(Saved data entries)
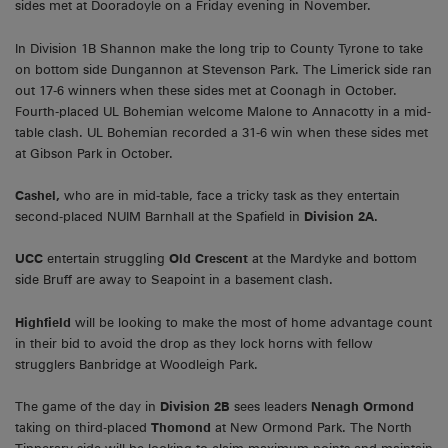
sides met at Dooradoyle on a Friday evening in November.
In Division 1B Shannon make the long trip to County Tyrone to take
on bottom side Dungannon at Stevenson Park. The Limerick side ran
out 17-6 winners when these sides met at Coonagh in October.
Fourth-placed UL Bohemian welcome Malone to Annacotty in a mid-
table clash. UL Bohemian recorded a 31-6 win when these sides met
at Gibson Park in October.
Cashel,
who are in mid-table, face a tricky task as they entertain
second-placed NUIM Barnhall at the Spafield in
Division 2A.
UCC
entertain struggling
Old Crescent
at the Mardyke and bottom
side Bruff are away to Seapoint in a basement clash.
Highfield
will be looking to make the most of home advantage count
in their bid to avoid the drop as they lock horns with fellow
strugglers Banbridge at Woodleigh Park.
The game of the day in
Division 2B
sees leaders
Nenagh Ormond
taking on third-placed
Thomond
at New Ormond Park. The North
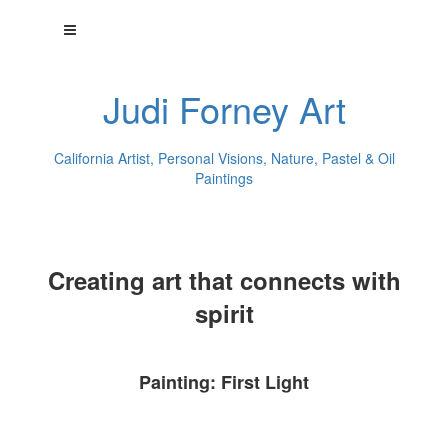
Judi Forney Art
California Artist, Personal Visions, Nature, Pastel & Oil
Paintings
Creating art that connects with
spirit
Painting: First Light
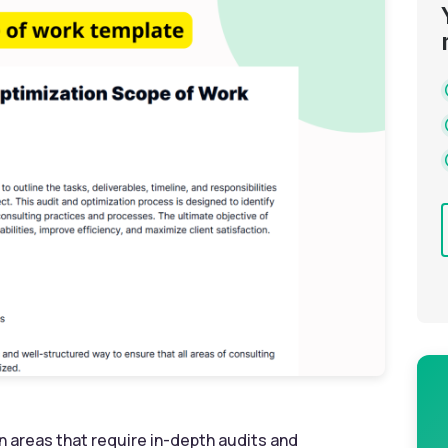
n areas that require in-depth audits and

* ASSIGNMENT *
An exact copy is needed of every line from the line containing "Fourth-placed UL Bohemian" to the last line of the records; pictures stay out of it.

* RESPONSE TO THE TASK *
Fourth-placed UL Bohemian welcome Malone to Annacotty in a mid-
table clash. UL Bohemian recorded a 31-6 win when these sides met
at Gibson Park in October.
Cashel,
who are in mid-table, face a tricky task as they entertain
second-placed NUIM Barnhall at the Spafield in
Division 2A.
UCC
entertain struggling
Old Crescent
at the Mardyke and bottom
side Bruff are away to Seapoint in a basement clash.
Highfield
will be looking to make the most of home advantage count
in their bid to avoid the drop as they lock horns with fellow
strugglers Banbridge at Woodleigh Park.
The game of the day in
Division 2B
sees leaders
Nenagh Ormond
taking on third-placed
Thomond
at New Ormond Park. The North
Judi Forney Art
California Artist, Personal Visions, Nature, Pastel & Oil
Paintings
Creating art that connects with
spirit
Painting: First Light
n areas that require in-depth audits and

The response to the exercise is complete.